More than 50 games were selected for the IndieCade Festival, including titles created by developers and teams from the U.S., Canada, Australia, Spain, the U.K., China and Ireland, and playable across PC, Mac, Android, Oculus Rift, PlayStation and additional platforms.

“This is about the highest honor we could have hoped for, for this project,” said Ian Schreiber, core mechanics designer for the game and RIT assistant professor of interactive games and media. “It feels validating, exciting and a bit surreal—we’re still processing this emotionally.”

Cover of the game Lost & Found: Order in the Court - the Party GameLost & Found: Order in the Court – The Party Game, a tabletop game created by a RIT team, has been nominated for an award at IndieCade 2019, which is known as the Sundance Film Festival for video games.

While at the festival, the team will be demoing the game and looks forward to meeting other developers and trying out their games.

There are currently two entries in the Lost & Found game series, created by an interdisciplinary group of researchers, designers and developers based at RIT, and collaborating with scholars at six other institutions including Vanderbilt University and the Harvard Divinity School.

According to Gottlieb, the games give players and educators a unique perspective of 12th-century Cairo and teach about medieval religious legal codes. Gottlieb said the purpose of the series is to change the discourse about religious legal systems, enhance people’s understanding of religion, improve discussion surrounding religious legal systems and increase awareness of the pro-social aspects of religious legal systems, including collaboration and cooperation.
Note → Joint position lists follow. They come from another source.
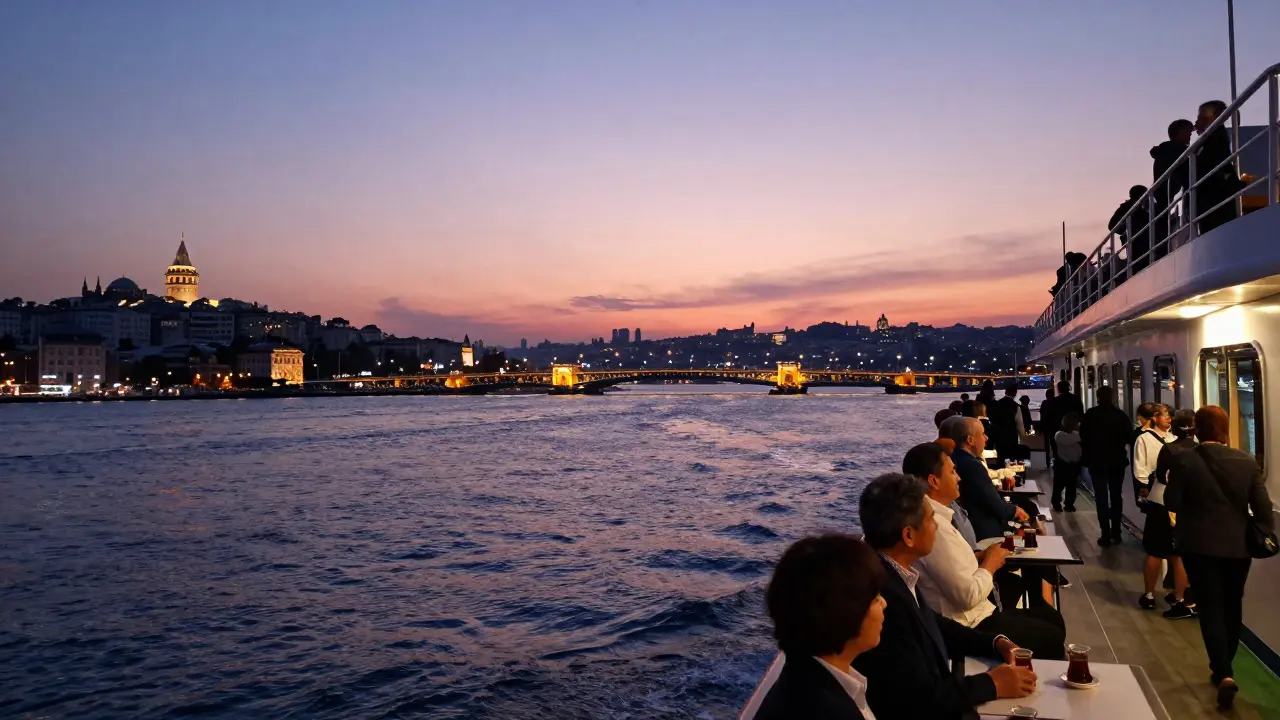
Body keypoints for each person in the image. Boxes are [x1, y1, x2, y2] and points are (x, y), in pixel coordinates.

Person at [854, 473, 1036, 719]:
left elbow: (934, 624)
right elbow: (917, 698)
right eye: (931, 519)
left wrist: (993, 643)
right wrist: (992, 684)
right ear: (908, 536)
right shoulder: (884, 601)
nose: (937, 525)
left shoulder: (896, 572)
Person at [903, 443, 1067, 660]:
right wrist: (991, 562)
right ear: (934, 481)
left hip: (979, 613)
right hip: (971, 625)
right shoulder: (933, 527)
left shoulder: (942, 518)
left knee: (1051, 618)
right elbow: (967, 597)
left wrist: (980, 556)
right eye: (952, 472)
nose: (959, 478)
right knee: (1052, 636)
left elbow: (951, 566)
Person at [1165, 406, 1275, 710]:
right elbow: (1264, 510)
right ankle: (1226, 664)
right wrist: (1257, 533)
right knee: (1232, 603)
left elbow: (1171, 500)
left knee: (1210, 604)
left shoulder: (1185, 460)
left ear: (1196, 429)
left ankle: (1223, 671)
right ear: (1225, 429)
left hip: (1197, 545)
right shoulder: (1247, 461)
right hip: (1238, 546)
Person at [744, 534, 887, 720]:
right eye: (875, 599)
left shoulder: (802, 684)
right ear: (845, 615)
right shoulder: (828, 711)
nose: (884, 603)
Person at [941, 415, 1029, 540]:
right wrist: (1015, 510)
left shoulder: (955, 459)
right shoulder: (972, 466)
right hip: (985, 534)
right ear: (970, 440)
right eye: (982, 434)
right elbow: (996, 507)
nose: (986, 438)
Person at [1146, 409, 1198, 620]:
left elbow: (1160, 476)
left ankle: (1149, 594)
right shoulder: (1200, 450)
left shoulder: (1169, 449)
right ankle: (1180, 598)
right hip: (1189, 508)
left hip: (1162, 503)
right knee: (1180, 555)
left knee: (1154, 550)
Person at [1080, 385, 1133, 547]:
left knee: (1101, 497)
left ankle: (1105, 533)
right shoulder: (1120, 415)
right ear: (1112, 397)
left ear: (1097, 396)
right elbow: (1129, 437)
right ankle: (1116, 532)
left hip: (1096, 462)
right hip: (1116, 461)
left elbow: (1083, 436)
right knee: (1116, 495)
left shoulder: (1090, 415)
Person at [1133, 404, 1173, 611]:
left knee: (1162, 550)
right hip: (1166, 498)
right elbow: (1141, 470)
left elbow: (1141, 470)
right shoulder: (1174, 441)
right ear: (1154, 418)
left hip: (1165, 498)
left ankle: (1158, 593)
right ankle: (1165, 595)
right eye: (1164, 415)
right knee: (1167, 550)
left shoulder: (1152, 439)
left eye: (1169, 415)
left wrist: (1143, 490)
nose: (1169, 418)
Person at [1193, 100, 1243, 235]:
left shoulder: (1216, 137)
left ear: (1212, 118)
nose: (1197, 122)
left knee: (1217, 229)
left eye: (1201, 117)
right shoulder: (1209, 138)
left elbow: (1213, 162)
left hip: (1214, 195)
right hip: (1211, 195)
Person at [1150, 119, 1193, 248]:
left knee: (1162, 225)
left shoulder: (1165, 150)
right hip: (1168, 192)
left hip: (1163, 194)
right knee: (1164, 225)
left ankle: (1160, 248)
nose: (1190, 135)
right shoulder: (1177, 150)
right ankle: (1162, 248)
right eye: (1188, 132)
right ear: (1180, 132)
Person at [1108, 185, 1152, 264]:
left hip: (1145, 240)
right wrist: (1127, 224)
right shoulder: (1127, 208)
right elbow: (1112, 225)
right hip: (1136, 242)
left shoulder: (1145, 207)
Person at [1052, 412, 1082, 513]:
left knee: (1072, 486)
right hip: (1062, 464)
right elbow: (1070, 440)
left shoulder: (1075, 434)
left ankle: (1069, 504)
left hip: (1074, 464)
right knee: (1059, 485)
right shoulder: (1059, 435)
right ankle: (1056, 503)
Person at [987, 387, 1021, 460]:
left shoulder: (997, 403)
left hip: (999, 434)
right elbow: (1019, 423)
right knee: (1011, 456)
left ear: (1005, 392)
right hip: (1011, 434)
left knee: (1000, 455)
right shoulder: (1016, 406)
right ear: (1015, 394)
The second game in the series, Lost & Found: Order in the Court – The Party Game, uses the party-game genre to have players compete by creating stories about possible reasons behind the formation of medieval laws, as written in the Mishneh Torah by Moses Maimonides, the Jewish philosopher and physician. Played for humor, the game generates curiosity about the laws of lost and found objects and quickly moves players into discussing the possible reasons for and meaning of the laws.
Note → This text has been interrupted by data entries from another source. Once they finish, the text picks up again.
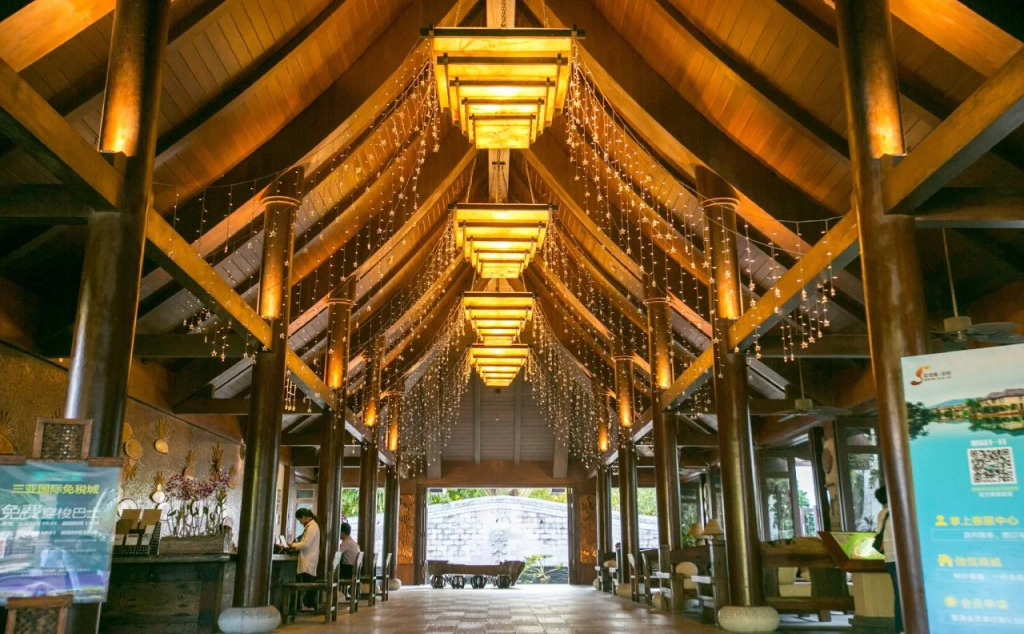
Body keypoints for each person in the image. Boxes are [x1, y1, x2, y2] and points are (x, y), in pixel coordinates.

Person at [875, 487, 902, 633]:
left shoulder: (882, 514)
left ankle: (900, 628)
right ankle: (903, 627)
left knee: (899, 595)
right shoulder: (895, 513)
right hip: (900, 560)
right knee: (903, 595)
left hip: (890, 559)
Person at [291, 508, 321, 609]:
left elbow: (305, 544)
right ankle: (308, 604)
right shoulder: (312, 525)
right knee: (308, 581)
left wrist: (292, 545)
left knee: (308, 583)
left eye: (300, 520)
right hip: (309, 558)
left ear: (304, 517)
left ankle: (307, 604)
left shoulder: (311, 527)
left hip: (308, 559)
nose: (300, 522)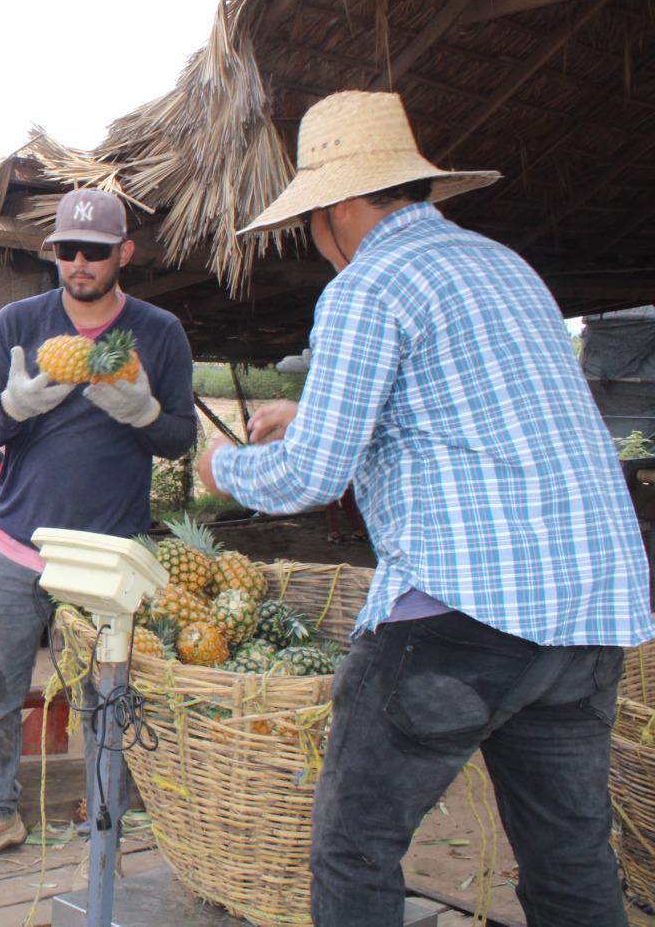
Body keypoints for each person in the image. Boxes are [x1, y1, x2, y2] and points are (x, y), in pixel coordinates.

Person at [196, 90, 654, 926]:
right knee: (570, 858)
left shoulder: (369, 284)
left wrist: (224, 467)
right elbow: (480, 411)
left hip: (463, 618)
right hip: (588, 612)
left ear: (331, 210)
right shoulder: (503, 265)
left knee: (355, 847)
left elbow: (308, 479)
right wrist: (311, 413)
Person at [0, 188, 197, 864]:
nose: (79, 264)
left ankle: (108, 815)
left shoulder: (158, 333)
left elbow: (180, 438)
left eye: (95, 252)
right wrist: (15, 405)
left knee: (108, 691)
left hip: (107, 554)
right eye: (67, 251)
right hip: (20, 544)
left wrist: (142, 414)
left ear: (123, 254)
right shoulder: (16, 324)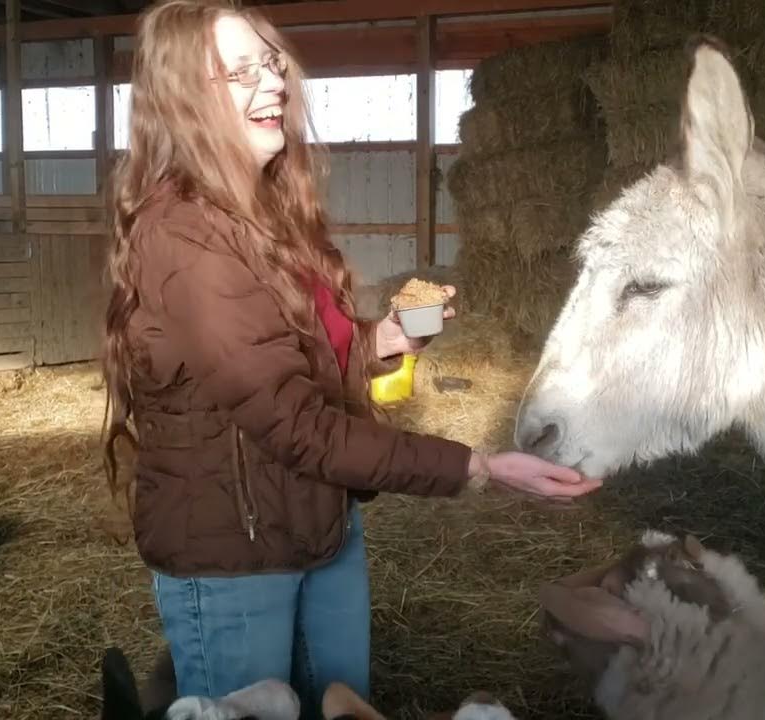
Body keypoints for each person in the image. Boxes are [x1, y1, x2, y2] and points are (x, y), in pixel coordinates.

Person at [98, 0, 603, 715]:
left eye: (271, 64)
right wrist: (477, 465)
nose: (272, 84)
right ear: (182, 100)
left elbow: (300, 356)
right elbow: (296, 422)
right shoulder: (185, 238)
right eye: (238, 72)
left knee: (344, 707)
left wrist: (384, 340)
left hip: (320, 527)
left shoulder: (268, 218)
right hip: (234, 556)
The games, available for purchase at lostandfoundthegame.com, are distributed through RIT’s MAGIC Spell Studios. Lost & Found is available for $40.99 and is geared toward high school and college-aged students due to its level of strategic complexity. The second, Order in the Court – the Party Game, is available for $35.99 and is accessible for junior high students as well as older teens and adults.

The games are the result of nearly five years of research and development with help from graduate and undergraduate students, and faculty in RIT’s School of Interactive Games and Media and the College of Art and Design. Gottlieb said he views the games as teaching tools for universities, high schools, libraries and museums.
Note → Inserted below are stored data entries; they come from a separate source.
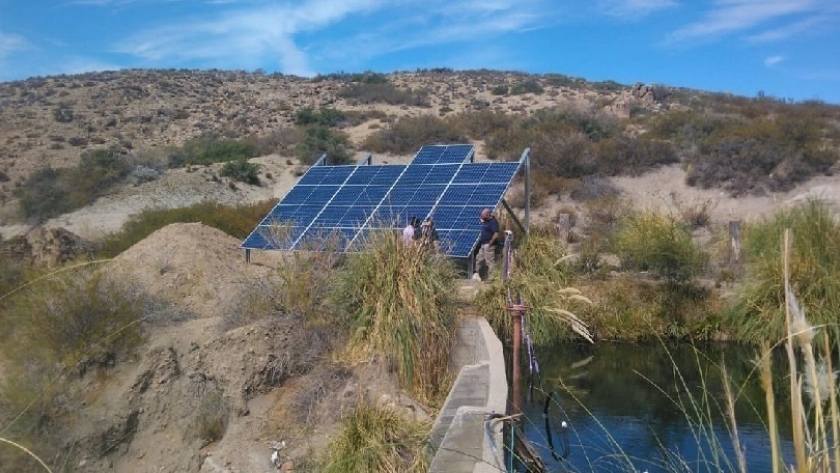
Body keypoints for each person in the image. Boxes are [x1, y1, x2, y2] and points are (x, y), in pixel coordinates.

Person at [473, 208, 499, 280]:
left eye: (483, 215)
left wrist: (490, 243)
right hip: (483, 244)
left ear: (488, 214)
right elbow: (482, 222)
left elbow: (496, 234)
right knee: (479, 258)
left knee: (489, 261)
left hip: (488, 245)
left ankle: (492, 276)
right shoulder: (486, 220)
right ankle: (476, 274)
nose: (482, 217)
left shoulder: (493, 222)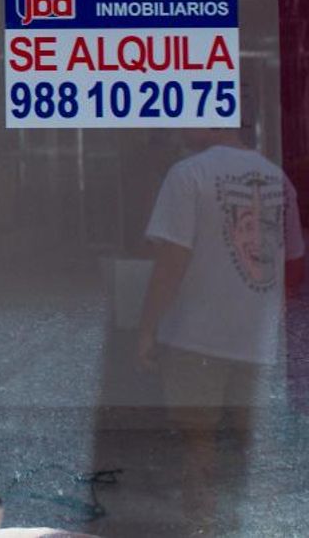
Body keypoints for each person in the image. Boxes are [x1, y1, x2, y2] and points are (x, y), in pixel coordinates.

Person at [136, 124, 306, 535]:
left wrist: (147, 328)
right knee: (253, 449)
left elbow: (172, 262)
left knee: (199, 447)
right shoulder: (276, 178)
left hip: (196, 339)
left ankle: (203, 529)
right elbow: (291, 264)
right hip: (257, 342)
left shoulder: (188, 175)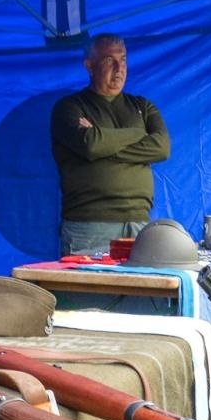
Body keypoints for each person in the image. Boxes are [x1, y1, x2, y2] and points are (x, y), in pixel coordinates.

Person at [49, 34, 170, 256]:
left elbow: (162, 147)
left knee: (140, 290)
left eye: (123, 60)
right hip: (89, 227)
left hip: (139, 224)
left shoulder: (143, 106)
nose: (119, 68)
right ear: (89, 66)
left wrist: (102, 142)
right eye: (108, 60)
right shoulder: (70, 107)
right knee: (88, 290)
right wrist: (138, 133)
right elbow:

The project was developed in collaboration with the Initiative in Religion, Culture and Policy @MAGIC, housed within RIT’s Center for Media, Arts, Games, Interaction and Creativity (MAGIC). Gottlieb is the founder and lead research faculty of the initiative, which cultivates new research focused on games, religious literacy, the acquisition of cultural practices and the implications on policy and politics. Also credited in the production of both games are the Golisano College of Computing and Information Sciences and RIT’s Office of the Vice President for Research. The digital prototype version of the first Lost & Found game was supported and funded by the National Endowment for the Humanities.

The third game in the series is now in development and deals with Islamic laws of the period and locale. It will be compatible with the original strategy game Lost & Found, which is centered on Jewish laws.